Eunice Paiva, presa com uma filha e incomunicável durante 15 dias, quando saiu lutou como uma leoa. Com o líder do MDB na Câmara Oscar Pedroso Horta, denunciou ao Conselho de Defesa da Pessoa Humana, que o arquivou por ordem de seu presidente, o tal do Alfredo Buzaid, que disse que ele estava “foragido”. O bravo Pedroso Horta, líder do MDB, escalou os deputados Marcos Freire e Francisco Pinto para denunciarem na Camara.

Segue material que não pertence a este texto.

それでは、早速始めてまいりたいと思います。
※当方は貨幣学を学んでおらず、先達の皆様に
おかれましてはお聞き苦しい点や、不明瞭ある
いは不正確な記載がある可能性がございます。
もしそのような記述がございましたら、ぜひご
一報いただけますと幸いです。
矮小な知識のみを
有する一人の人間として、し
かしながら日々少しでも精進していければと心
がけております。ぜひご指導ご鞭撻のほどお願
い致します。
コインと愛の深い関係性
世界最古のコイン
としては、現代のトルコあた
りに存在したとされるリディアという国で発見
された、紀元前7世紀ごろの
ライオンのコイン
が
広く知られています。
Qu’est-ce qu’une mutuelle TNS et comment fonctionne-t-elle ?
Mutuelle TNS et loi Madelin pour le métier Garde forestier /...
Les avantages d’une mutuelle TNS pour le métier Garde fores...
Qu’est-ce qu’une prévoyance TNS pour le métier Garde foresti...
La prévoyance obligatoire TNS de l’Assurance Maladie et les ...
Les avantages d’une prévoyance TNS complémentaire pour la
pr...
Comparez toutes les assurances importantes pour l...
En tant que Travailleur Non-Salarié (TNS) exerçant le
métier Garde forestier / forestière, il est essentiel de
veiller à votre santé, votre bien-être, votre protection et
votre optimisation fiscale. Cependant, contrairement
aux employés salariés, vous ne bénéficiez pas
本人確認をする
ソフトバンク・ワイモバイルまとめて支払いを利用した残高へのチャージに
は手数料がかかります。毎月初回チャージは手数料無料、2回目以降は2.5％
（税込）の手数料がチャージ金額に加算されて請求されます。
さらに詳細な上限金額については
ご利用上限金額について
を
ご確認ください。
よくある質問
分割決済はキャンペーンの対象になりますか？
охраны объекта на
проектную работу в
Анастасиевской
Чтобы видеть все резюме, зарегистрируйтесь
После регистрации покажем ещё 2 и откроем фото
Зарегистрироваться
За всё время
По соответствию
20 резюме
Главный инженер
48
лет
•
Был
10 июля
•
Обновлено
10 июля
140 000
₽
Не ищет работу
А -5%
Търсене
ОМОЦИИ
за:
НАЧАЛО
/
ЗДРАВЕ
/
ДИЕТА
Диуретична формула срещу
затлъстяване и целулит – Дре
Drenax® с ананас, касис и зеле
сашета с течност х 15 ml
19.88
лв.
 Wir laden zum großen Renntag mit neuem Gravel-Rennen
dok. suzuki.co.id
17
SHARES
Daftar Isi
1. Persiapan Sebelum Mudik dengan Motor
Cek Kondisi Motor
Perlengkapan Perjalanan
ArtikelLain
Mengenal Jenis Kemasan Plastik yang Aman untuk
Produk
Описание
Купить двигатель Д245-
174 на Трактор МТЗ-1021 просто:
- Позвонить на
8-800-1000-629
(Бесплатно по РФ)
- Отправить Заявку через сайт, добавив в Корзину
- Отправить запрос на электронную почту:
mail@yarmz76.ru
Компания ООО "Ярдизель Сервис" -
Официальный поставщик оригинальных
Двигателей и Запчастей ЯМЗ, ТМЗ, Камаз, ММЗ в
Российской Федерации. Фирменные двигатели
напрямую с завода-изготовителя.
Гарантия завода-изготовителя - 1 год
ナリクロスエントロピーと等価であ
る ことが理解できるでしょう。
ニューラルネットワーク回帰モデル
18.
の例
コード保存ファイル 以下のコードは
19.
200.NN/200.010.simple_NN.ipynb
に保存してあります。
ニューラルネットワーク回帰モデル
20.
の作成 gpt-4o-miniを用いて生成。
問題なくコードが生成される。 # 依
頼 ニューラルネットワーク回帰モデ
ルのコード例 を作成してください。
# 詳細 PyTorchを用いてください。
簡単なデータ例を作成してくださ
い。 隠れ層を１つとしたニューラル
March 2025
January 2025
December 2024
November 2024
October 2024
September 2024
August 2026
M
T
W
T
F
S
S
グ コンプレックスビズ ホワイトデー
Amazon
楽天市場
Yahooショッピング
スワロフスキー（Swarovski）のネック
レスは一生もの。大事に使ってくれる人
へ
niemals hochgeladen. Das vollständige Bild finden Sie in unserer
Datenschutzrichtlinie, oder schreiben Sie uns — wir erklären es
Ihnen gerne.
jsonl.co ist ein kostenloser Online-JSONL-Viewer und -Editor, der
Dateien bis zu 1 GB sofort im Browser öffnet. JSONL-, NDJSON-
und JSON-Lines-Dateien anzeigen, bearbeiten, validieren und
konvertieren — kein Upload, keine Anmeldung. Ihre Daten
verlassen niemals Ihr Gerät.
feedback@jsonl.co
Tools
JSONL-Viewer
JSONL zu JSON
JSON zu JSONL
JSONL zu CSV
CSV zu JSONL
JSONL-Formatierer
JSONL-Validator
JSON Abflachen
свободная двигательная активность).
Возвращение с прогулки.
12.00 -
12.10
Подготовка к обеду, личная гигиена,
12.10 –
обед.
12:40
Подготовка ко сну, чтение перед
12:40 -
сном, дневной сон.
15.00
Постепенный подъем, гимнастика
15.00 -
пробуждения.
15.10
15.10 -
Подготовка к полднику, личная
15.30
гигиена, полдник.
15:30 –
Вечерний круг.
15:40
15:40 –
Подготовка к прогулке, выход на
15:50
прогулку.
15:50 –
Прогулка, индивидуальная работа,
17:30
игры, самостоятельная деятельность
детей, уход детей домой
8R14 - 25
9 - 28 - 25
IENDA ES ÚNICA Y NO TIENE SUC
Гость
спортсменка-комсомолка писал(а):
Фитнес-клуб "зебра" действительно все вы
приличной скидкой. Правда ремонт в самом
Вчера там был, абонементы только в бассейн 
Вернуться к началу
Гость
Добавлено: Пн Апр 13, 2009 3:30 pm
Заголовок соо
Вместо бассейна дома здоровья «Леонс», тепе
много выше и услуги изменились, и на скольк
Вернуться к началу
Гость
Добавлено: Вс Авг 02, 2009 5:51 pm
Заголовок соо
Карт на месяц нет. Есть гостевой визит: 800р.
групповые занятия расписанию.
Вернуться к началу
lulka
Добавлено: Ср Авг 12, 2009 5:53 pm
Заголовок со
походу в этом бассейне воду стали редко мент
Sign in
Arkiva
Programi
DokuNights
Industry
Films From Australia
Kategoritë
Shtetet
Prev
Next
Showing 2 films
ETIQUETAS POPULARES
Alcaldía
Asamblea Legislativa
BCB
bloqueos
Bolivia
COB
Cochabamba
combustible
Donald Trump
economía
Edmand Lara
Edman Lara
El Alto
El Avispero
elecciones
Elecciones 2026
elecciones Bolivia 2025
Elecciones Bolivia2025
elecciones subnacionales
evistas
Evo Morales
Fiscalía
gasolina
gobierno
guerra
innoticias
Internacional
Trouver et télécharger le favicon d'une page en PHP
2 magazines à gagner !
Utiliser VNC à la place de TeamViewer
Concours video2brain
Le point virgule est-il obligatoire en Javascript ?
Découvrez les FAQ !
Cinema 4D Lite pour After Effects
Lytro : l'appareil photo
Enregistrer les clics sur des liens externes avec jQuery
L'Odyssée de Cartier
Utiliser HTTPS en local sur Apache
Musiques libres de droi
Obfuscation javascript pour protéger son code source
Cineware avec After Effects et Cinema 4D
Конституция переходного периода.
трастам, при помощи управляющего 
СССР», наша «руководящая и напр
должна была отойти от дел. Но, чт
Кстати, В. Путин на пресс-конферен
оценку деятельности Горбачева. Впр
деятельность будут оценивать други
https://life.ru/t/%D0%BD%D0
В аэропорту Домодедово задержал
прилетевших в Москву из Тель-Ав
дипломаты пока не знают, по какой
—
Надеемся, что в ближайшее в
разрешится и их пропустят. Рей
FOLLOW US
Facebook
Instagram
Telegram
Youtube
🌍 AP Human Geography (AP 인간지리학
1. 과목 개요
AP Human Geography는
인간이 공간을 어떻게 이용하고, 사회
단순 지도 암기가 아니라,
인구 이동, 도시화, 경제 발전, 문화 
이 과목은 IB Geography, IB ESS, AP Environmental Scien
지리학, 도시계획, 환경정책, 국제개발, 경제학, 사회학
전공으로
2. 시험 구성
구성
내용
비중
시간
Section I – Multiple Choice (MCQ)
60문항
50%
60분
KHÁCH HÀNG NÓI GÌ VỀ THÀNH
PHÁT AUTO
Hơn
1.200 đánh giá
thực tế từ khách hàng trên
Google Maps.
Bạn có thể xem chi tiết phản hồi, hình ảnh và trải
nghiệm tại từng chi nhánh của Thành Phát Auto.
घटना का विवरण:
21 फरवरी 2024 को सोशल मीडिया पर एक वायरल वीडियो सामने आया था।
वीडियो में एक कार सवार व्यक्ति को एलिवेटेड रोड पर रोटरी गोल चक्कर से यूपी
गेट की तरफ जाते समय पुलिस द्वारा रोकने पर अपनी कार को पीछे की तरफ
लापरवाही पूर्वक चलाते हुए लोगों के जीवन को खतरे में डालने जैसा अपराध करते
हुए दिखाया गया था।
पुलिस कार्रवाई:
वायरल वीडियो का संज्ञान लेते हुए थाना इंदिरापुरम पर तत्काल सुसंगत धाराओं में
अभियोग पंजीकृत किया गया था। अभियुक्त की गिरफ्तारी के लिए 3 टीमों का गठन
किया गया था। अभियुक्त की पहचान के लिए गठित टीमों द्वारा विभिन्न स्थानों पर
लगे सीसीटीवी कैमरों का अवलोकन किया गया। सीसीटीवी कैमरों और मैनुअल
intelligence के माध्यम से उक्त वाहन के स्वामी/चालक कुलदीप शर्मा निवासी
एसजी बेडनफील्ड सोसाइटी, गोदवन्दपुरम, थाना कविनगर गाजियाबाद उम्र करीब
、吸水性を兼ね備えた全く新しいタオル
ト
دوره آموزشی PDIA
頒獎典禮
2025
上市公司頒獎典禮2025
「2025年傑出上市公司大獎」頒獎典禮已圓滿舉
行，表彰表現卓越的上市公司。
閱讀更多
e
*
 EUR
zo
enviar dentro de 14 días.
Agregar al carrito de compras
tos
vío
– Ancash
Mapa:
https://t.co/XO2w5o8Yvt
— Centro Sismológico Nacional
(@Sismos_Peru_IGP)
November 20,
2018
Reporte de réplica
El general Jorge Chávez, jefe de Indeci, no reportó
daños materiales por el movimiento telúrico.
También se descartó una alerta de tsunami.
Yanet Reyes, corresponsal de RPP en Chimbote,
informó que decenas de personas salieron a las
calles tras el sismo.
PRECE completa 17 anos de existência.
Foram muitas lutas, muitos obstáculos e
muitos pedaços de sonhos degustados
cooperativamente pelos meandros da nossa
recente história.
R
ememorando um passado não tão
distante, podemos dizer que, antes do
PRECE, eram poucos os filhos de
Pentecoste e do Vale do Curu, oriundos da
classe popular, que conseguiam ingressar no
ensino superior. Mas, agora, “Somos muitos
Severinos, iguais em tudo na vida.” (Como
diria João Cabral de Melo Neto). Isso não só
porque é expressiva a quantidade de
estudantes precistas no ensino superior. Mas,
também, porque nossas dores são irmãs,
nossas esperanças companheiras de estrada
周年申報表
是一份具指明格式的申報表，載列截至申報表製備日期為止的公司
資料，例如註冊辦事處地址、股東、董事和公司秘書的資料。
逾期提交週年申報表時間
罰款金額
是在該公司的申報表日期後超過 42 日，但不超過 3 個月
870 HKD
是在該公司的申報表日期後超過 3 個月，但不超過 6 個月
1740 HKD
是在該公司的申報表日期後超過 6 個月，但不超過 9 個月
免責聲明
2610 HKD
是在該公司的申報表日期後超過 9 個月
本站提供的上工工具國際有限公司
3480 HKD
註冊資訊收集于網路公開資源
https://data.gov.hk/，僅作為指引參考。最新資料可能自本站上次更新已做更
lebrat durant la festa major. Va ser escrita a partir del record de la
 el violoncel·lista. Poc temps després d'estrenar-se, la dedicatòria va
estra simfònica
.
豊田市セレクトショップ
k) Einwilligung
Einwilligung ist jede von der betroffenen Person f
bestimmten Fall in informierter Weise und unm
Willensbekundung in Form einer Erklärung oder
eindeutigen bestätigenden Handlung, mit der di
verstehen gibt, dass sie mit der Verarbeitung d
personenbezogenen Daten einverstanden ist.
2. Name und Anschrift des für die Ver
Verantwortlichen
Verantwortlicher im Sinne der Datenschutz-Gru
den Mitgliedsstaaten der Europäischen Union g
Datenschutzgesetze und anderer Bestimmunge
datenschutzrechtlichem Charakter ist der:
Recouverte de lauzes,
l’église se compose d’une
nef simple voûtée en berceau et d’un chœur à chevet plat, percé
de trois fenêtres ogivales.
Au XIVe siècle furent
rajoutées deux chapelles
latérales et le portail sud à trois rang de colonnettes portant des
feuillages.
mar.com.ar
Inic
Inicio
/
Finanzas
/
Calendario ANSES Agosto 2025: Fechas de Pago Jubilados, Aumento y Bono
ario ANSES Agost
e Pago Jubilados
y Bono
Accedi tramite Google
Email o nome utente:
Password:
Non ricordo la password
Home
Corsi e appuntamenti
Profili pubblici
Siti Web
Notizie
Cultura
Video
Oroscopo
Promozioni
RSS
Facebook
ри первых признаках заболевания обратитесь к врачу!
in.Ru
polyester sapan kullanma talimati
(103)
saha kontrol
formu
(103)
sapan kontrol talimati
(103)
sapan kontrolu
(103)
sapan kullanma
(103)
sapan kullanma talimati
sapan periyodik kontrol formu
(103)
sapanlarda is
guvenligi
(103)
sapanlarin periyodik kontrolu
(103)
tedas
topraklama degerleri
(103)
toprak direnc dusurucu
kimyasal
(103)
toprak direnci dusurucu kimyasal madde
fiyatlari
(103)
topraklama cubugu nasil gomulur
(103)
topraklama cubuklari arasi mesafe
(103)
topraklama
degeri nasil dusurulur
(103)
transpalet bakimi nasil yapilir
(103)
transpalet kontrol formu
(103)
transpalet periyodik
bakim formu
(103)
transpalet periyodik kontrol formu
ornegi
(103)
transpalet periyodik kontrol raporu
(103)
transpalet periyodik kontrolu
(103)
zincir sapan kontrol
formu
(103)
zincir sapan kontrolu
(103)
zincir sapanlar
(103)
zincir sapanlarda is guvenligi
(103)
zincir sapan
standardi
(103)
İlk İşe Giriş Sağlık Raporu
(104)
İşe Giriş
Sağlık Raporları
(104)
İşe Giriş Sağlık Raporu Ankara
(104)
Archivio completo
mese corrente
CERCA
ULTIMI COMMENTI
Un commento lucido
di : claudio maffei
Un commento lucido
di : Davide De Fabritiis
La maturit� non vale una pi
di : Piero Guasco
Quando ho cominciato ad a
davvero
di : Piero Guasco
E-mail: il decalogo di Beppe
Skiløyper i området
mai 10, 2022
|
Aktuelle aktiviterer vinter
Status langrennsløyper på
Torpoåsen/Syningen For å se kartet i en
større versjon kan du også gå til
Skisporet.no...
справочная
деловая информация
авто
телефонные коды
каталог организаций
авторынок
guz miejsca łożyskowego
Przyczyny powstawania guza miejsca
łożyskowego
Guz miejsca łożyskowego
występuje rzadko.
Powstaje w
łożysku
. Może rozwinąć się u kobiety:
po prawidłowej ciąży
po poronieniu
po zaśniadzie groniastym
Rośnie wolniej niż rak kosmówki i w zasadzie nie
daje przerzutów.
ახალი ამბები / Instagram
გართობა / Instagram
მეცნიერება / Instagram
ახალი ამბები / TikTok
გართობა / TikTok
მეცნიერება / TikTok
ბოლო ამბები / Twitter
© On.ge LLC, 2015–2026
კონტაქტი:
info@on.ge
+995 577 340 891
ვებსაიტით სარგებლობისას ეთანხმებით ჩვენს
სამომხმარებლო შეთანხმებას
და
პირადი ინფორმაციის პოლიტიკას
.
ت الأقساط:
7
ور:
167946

A “grande imprensa” não disse nada. Só a “Tribuna da Imprensa” e nosso “POLITIKA” desafiaram a censura e furaram o tumor. Desde então, todo ano, no 20 de janeiro, relembro o crime. Agora, a “GloboNews”, em um belo trabalho da Miriam Leitão, pôs pela primeira vez na TV. Mas o mais completo documento sobre o assassinato de Rubens Paiva pela Aeronáutica e o Exercito é o livro do jornalista Jason Tércio:- “Segredo de Estado – o Desaparecimento de Rubens Paiva” (Ed. Objetiva). Está tudo lá.

Os histéricos apavorados que estão assinando manifestos contra a “Comissão da Verdade” sabem que um dia a Hora da Verdade chegará.